• Problem requirements
Your answer should be the lines below from the one holding "# NOTE: starting" through the one holding "# Declare a 3-element", copied exactly and with nothing else.

BEGIN Data for processing

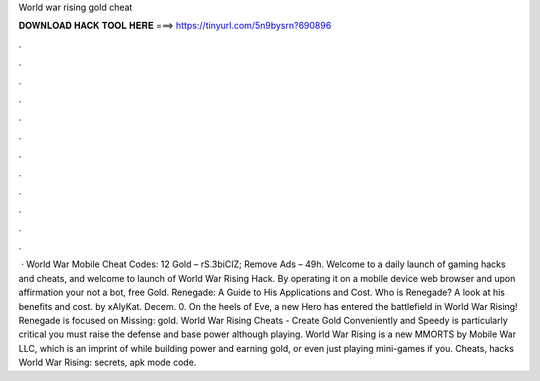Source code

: World war rising gold cheat

𝐃𝐎𝐖𝐍𝐋𝐎𝐀𝐃 𝐇𝐀𝐂𝐊 𝐓𝐎𝐎𝐋 𝐇𝐄𝐑𝐄 ===> https://tinyurl.com/5n9bysrn?690896

.

.

.

.

.

.

.

.

.

.

.

.

 · World War Mobile Cheat Codes: 12 Gold – rS.3biCIZ; Remove Ads – 49h. Welcome to a daily launch of gaming hacks and cheats, and welcome to launch of World War Rising Hack. By operating it on a mobile device web browser and upon affirmation your not a bot, free Gold. Renegade: A Guide to His Applications and Cost. Who is Renegade? A look at his benefits and cost. by xAlyKat. Decem. 0. On the heels of Eve, a new Hero has entered the battlefield in World War Rising! Renegade is focused on Missing: gold. World War Rising Cheats - Create Gold Conveniently and Speedy is particularly critical you must raise the defense and base power although playing. World War Rising is a new MMORTS by Mobile War LLC, which is an imprint of while building power and earning gold, or even just playing mini-games if you. Cheats, hacks World War Rising: secrets, apk mode code.
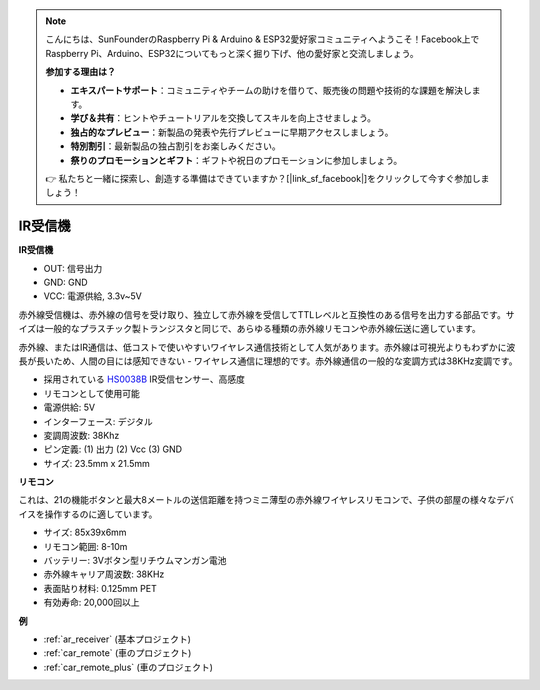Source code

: .. note::

    こんにちは、SunFounderのRaspberry Pi & Arduino & ESP32愛好家コミュニティへようこそ！Facebook上でRaspberry Pi、Arduino、ESP32についてもっと深く掘り下げ、他の愛好家と交流しましょう。

    **参加する理由は？**

    - **エキスパートサポート**：コミュニティやチームの助けを借りて、販売後の問題や技術的な課題を解決します。
    - **学び＆共有**：ヒントやチュートリアルを交換してスキルを向上させましょう。
    - **独占的なプレビュー**：新製品の発表や先行プレビューに早期アクセスしましょう。
    - **特別割引**：最新製品の独占割引をお楽しみください。
    - **祭りのプロモーションとギフト**：ギフトや祝日のプロモーションに参加しましょう。

    👉 私たちと一緒に探索し、創造する準備はできていますか？[|link_sf_facebook|]をクリックして今すぐ参加しましょう！

.. _cpn_receiver:

IR受信機
===========================

**IR受信機**

.. image:: img/ir_receiver_hs0038b.jpg
    :align: center

* OUT: 信号出力
* GND: GND
* VCC: 電源供給, 3.3v~5V

赤外線受信機は、赤外線の信号を受け取り、独立して赤外線を受信してTTLレベルと互換性のある信号を出力する部品です。サイズは一般的なプラスチック製トランジスタと同じで、あらゆる種類の赤外線リモコンや赤外線伝送に適しています。

赤外線、またはIR通信は、低コストで使いやすいワイヤレス通信技術として人気があります。赤外線は可視光よりもわずかに波長が長いため、人間の目には感知できない - ワイヤレス通信に理想的です。赤外線通信の一般的な変調方式は38KHz変調です。

* 採用されている `HS0038B <https://pdf1.alldatasheet.com/datasheet-pdf/view/103034/VISHAY/HS0038B.html>`_ IR受信センサー、高感度
* リモコンとして使用可能
* 電源供給: 5V
* インターフェース: デジタル
* 変調周波数: 38Khz
* ピン定義: (1) 出力 (2) Vcc (3) GND
* サイズ: 23.5mm x 21.5mm

**リモコン**

.. image:: img/image186.jpeg
    :width: 400

これは、21の機能ボタンと最大8メートルの送信距離を持つミニ薄型の赤外線ワイヤレスリモコンで、子供の部屋の様々なデバイスを操作するのに適しています。

* サイズ: 85x39x6mm
* リモコン範囲: 8-10m
* バッテリー: 3Vボタン型リチウムマンガン電池
* 赤外線キャリア周波数: 38KHz
* 表面貼り材料: 0.125mm PET
* 有効寿命: 20,000回以上

**例**

* :ref:`ar_receiver` (基本プロジェクト)
* :ref:`car_remote` (車のプロジェクト)
* :ref:`car_remote_plus` (車のプロジェクト)
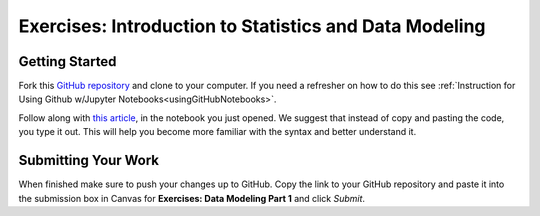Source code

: Exercises: Introduction to Statistics and Data Modeling
=======================================================

Getting Started
---------------

Fork this `GitHub repository <https://github.com/codinglikeagirl42/IntroToStats>`__ and 
clone to your computer.  If you need a refresher on how to do this 
see :ref:`Instruction for Using Github w/Jupyter Notebooks<usingGitHubNotebooks>`.

Follow along with `this article <https://www.learndatasci.com/tutorials/data-science-statistics-using-python/>`__, in the notebook you just opened.  We suggest that instead of copy and pasting the code, you type it out.  This will help you become more familiar with the syntax and better understand it.

Submitting Your Work
--------------------

When finished make sure to push your changes up to GitHub. Copy the link to your GitHub 
repository and paste it into the submission box in Canvas for **Exercises: Data Modeling Part 1** 
and click *Submit*.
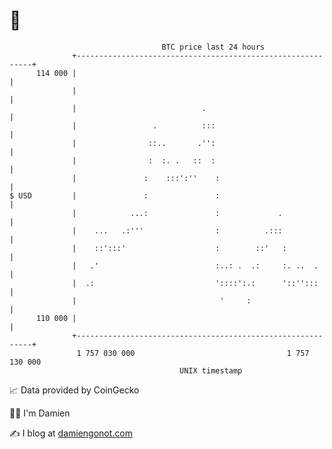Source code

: * 👋

#+begin_example
                                     BTC price last 24 hours                    
                 +------------------------------------------------------------+ 
         114 000 |                                                            | 
                 |                                                            | 
                 |                            .                               | 
                 |                 .          :::                             | 
                 |                ::..       .'':                             | 
                 |                :  :. .   ::  :                             | 
                 |               :    :::':''    :                            | 
   $ USD         |               :               :                            | 
                 |            ...:               :             .              | 
                 |    ...   .:'''                :          .:::              | 
                 |    ::':::'                    :        ::'   :             | 
                 |   .'                          :..: .  .:     :. ..  .      | 
                 |  .:                           '::::':.:      '::'':::      | 
                 |                                '     :                     | 
         110 000 |                                                            | 
                 +------------------------------------------------------------+ 
                  1 757 030 000                                  1 757 130 000  
                                         UNIX timestamp                         
#+end_example
📈 Data provided by CoinGecko

🧑‍💻 I'm Damien

✍️ I blog at [[https://www.damiengonot.com][damiengonot.com]]
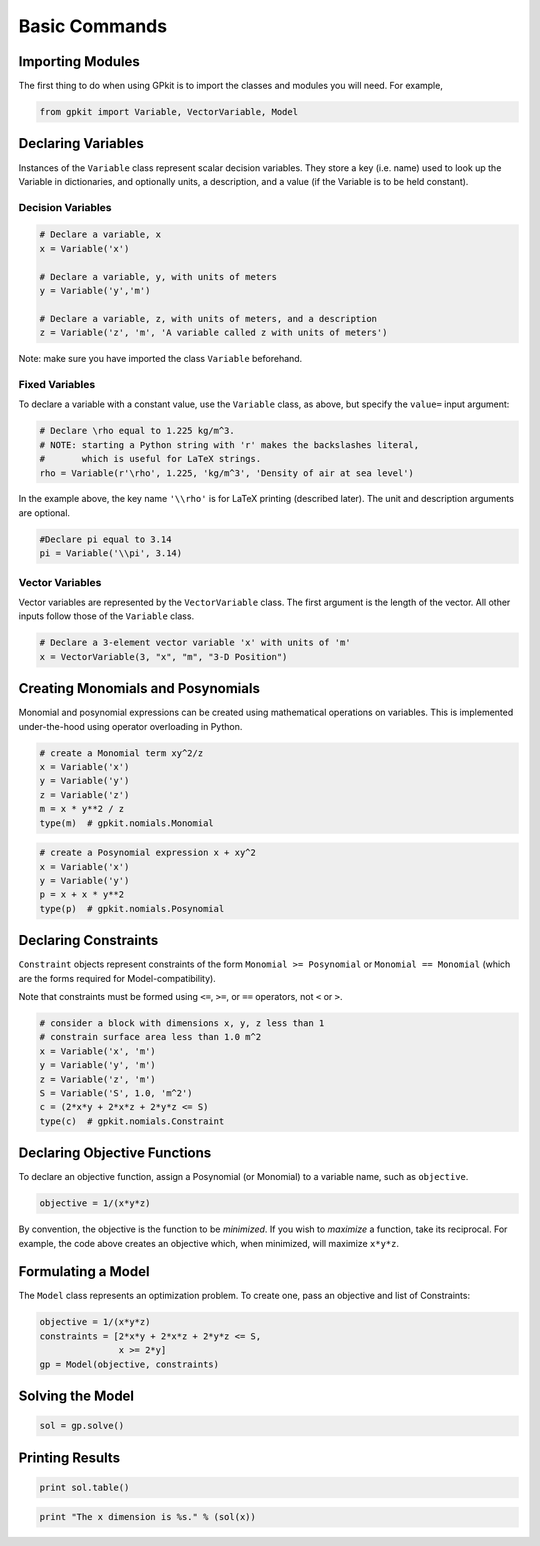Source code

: Basic Commands
**************

Importing Modules
=================
The first thing to do when using GPkit is to import the classes and modules you will need. For example,

.. code-block:: python

    from gpkit import Variable, VectorVariable, Model


Declaring Variables
===================
Instances of the ``Variable`` class represent scalar decision variables. They store a key (i.e. name) used to look up the Variable in dictionaries, and optionally units, a description, and a value (if the Variable is to be held constant).


Decision Variables
------------------
.. code-block:: python

    # Declare a variable, x
    x = Variable('x')

    # Declare a variable, y, with units of meters
    y = Variable('y','m')

    # Declare a variable, z, with units of meters, and a description
    z = Variable('z', 'm', 'A variable called z with units of meters')

Note: make sure you have imported the class ``Variable`` beforehand.

Fixed Variables
---------------
To declare a variable with a constant value, use the ``Variable`` class, as above, but specify the ``value=`` input argument:

.. code-block:: python

    # Declare \rho equal to 1.225 kg/m^3.
    # NOTE: starting a Python string with 'r' makes the backslashes literal,
    #       which is useful for LaTeX strings.
    rho = Variable(r'\rho', 1.225, 'kg/m^3', 'Density of air at sea level')

In the example above, the key name ``'\\rho'`` is for LaTeX printing (described later). The unit and description arguments are optional.

.. code-block:: python

    #Declare pi equal to 3.14
    pi = Variable('\\pi', 3.14)



Vector Variables
----------------
Vector variables are represented by the ``VectorVariable`` class.
The first argument is the length of the vector.
All other inputs follow those of the ``Variable`` class.

.. code-block:: python

    # Declare a 3-element vector variable 'x' with units of 'm'
    x = VectorVariable(3, "x", "m", "3-D Position")


Creating Monomials and Posynomials
==================================

Monomial and posynomial expressions can be created using mathematical operations on variables.
This is implemented under-the-hood using operator overloading in Python.

.. code-block:: python

    # create a Monomial term xy^2/z
    x = Variable('x')
    y = Variable('y')
    z = Variable('z')
    m = x * y**2 / z
    type(m)  # gpkit.nomials.Monomial

.. code-block:: python

    # create a Posynomial expression x + xy^2
    x = Variable('x')
    y = Variable('y')
    p = x + x * y**2
    type(p)  # gpkit.nomials.Posynomial

Declaring Constraints
=====================

``Constraint`` objects represent constraints of the form ``Monomial >= Posynomial``  or ``Monomial == Monomial`` (which are the forms required for Model-compatibility).

Note that constraints must be formed using ``<=``, ``>=``, or ``==`` operators, not ``<`` or ``>``.

.. code-block:: python

    # consider a block with dimensions x, y, z less than 1
    # constrain surface area less than 1.0 m^2
    x = Variable('x', 'm')
    y = Variable('y', 'm')
    z = Variable('z', 'm')
    S = Variable('S', 1.0, 'm^2')
    c = (2*x*y + 2*x*z + 2*y*z <= S)
    type(c)  # gpkit.nomials.Constraint


Declaring Objective Functions
=============================
To declare an objective function, assign a Posynomial (or Monomial) to a variable name, such as ``objective``.

.. code-block:: python

    objective = 1/(x*y*z)

By convention, the objective is the function to be *minimized*. If you wish to *maximize* a function, take its reciprocal. For example, the code above creates an objective which, when minimized, will maximize ``x*y*z``.


Formulating a Model
================

The ``Model`` class represents an optimization problem. To create one, pass an objective and list of Constraints:

.. code-block:: python

    objective = 1/(x*y*z)
    constraints = [2*x*y + 2*x*z + 2*y*z <= S,
                   x >= 2*y]
    gp = Model(objective, constraints)


Solving the Model
==============

.. code-block:: python

    sol = gp.solve()


Printing Results
================

.. code-block:: python

    print sol.table()

.. code-block:: python

    print "The x dimension is %s." % (sol(x))
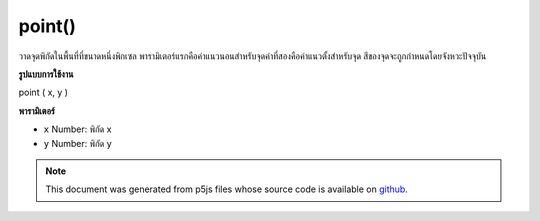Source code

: .. raw:: html

	<script src="https://sketch.netpie.io/widget/p5-widget.js"></script>

point()
=======

วาดจุดพิกัดในพื้นที่ที่ขนาดหนึ่งพิกเซล พารามิเตอร์แรกคือค่าแนวนอนสำหรับจุดค่าที่สองคือค่าแนวตั้งสำหรับจุด สีของจุดจะถูกกำหนดโดยจังหวะปัจจุบัน

.. Draws a point, a coordinate in space at the dimension of one pixel.
.. The first parameter is the horizontal value for the point, the second
.. value is the vertical value for the point. The color of the point is
.. determined by the current stroke.
**รูปแบบการใช้งาน**

point ( x, y )

**พารามิเตอร์**

- ``x``  Number: พิกัด x

- ``y``  Number: พิกัด y

.. ``x``  Number: the x-coordinate
.. ``y``  Number: the y-coordinate

.. raw:: html

	<script type="text/p5" data-autoplay data-hide-sourcecode>
	point(30, 20);
	point(85, 20);
	point(85, 75);
	point(30, 75);

	</script>

	<br><br>

.. note:: This document was generated from p5js files whose source code is available on `github <https://github.com/processing/p5.js>`_.
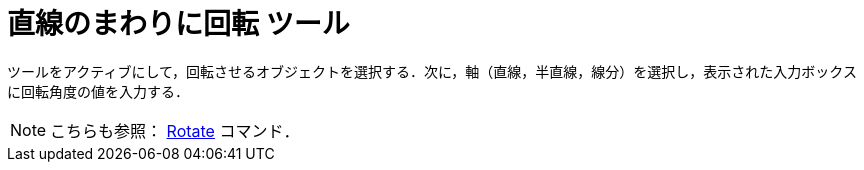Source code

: = 直線のまわりに回転 ツール
:page-en: tools/Rotate_around_Line
ifdef::env-github[:imagesdir: /ja/modules/ROOT/assets/images]

ツールをアクティブにして，回転させるオブジェクトを選択する．次に，軸（直線，半直線，線分）を選択し，表示された入力ボックスに回転角度の値を入力する．

[NOTE]
====

こちらも参照： xref:/commands/Rotate.adoc[Rotate] コマンド．

====
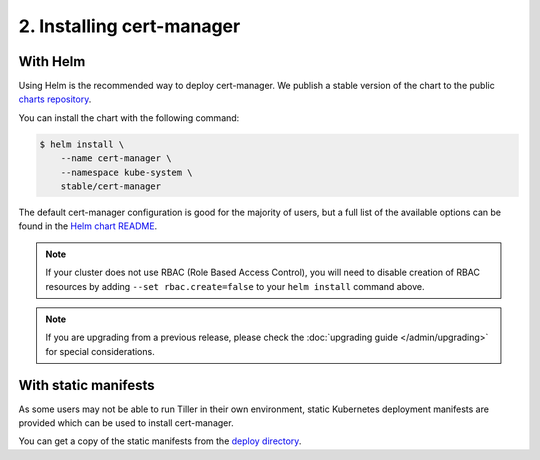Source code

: ==========================
2. Installing cert-manager
==========================

With Helm
==========

Using Helm is the recommended way to deploy cert-manager. We publish a stable
version of the chart to the public `charts repository`_.

You can install the chart with the following command:

.. code-block:: shell

    $ helm install \
        --name cert-manager \
        --namespace kube-system \
        stable/cert-manager

The default cert-manager configuration is good for the majority of users, but a
full list of the available options can be found in the `Helm chart README`_.

.. note::
   If your cluster does not use RBAC (Role Based Access Control), you
   will need to disable creation of RBAC resources by adding
   ``--set rbac.create=false`` to your ``helm install`` command above.

.. note::
   If you are upgrading from a previous release, please check the :doc:`upgrading guide </admin/upgrading>`
   for special considerations.

With static manifests
=====================

As some users may not be able to run Tiller in their own environment, static
Kubernetes deployment manifests are provided which can be used to install
cert-manager.

You can get a copy of the static manifests from the `deploy directory`_.

.. TODO: expand this to include a 'kubectl apply' example

.. _`charts repository`: https://github.com/kubernetes/charts
.. _`Helm chart README`: https://github.com/kubernetes/charts/blob/master/stable/cert-manager/README.md
.. _`deploy directory`: https://github.com/jetstack/cert-manager/tree/master/deploy/manifests

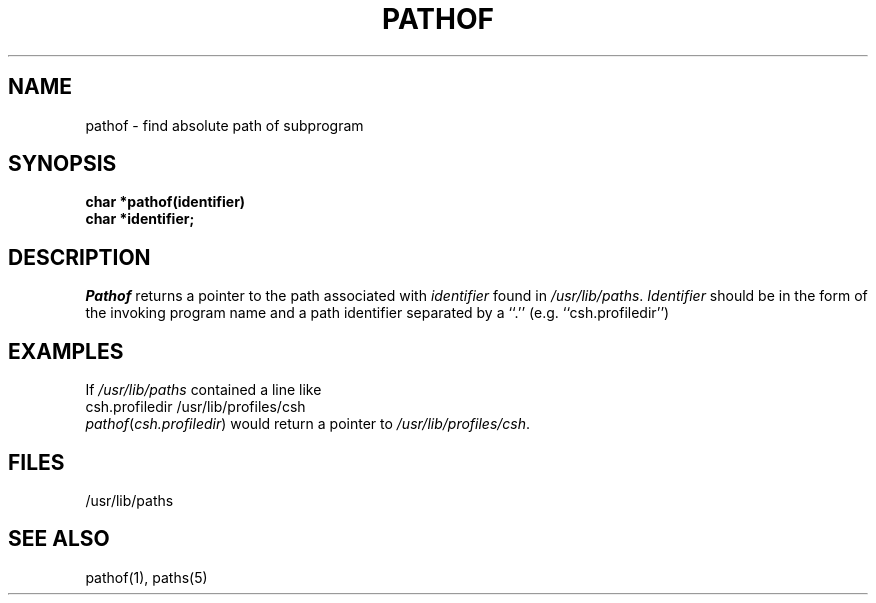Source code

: .\"
.\" $Id: pathof.3,v 1.4 89/12/26 20:13:14 bww Exp $
.\"
.\" HISTORY
.\" $Log:	pathof.3,v $
.\" Revision 1.4  89/12/26  20:13:14  bww
.\" 	Updated version macro.
.\" 	[89/12/26  20:12:12  bww]
.\" 
.\" Revision 1.3  89/12/26  11:20:55  bww
.\" 	Revised for 2.6 MSD release.
.\" 	[89/12/25            bww]
.\" 
.\" Revision 1.2  89/05/26  12:16:16  bww
.\" 	CMU CS as of 89/05/15
.\" 	[89/05/26  09:46:50  bww]
.\" 
.\" Revision 2.2  88/11/15  23:24:16  gm0w
.\" 	Created.
.\" 	[88/11/15            gm0w]
.\" 
.TH PATHOF 3  "11/15/88"
.CM 4
.SH NAME
pathof \- find absolute path of subprogram
.SH SYNOPSIS
.B char *pathof(identifier)
.br
.B
char *identifier;
.SH DESCRIPTION
.I Pathof
returns a pointer to the path associated with
.I identifier
found in
.IR /usr/lib/paths .
.I Identifier
should be in the form of the invoking program name and a
path identifier separated by a ``.'' (e.g. ``csh.profiledir'')
.SH EXAMPLES
If
.I /usr/lib/paths
contained a line like
.br
csh.profiledir /usr/lib/profiles/csh
.br
.IR pathof ( "csh.profiledir" )
would return a pointer to
.IR "/usr/lib/profiles/csh" .
.SH FILES
/usr/lib/paths
.SH "SEE ALSO"
pathof(1), paths(5)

END Data for processing

• Task result
    # NOTE: starting a Python string with 'r' makes the backslashes literal,
    #       which is useful for LaTeX strings.
    rho = Variable(r'\rho', 1.225, 'kg/m^3', 'Density of air at sea level')

In the example above, the key name ``'\\rho'`` is for LaTeX printing (described later). The unit and description arguments are optional.

.. code-block:: python

    #Declare pi equal to 3.14
    pi = Variable('\\pi', 3.14)



Vector Variables
----------------
Vector variables are represented by the ``VectorVariable`` class.
The first argument is the length of the vector.
All other inputs follow those of the ``Variable`` class.

.. code-block:: python

    # Declare a 3-element vector variable 'x' with units of 'm'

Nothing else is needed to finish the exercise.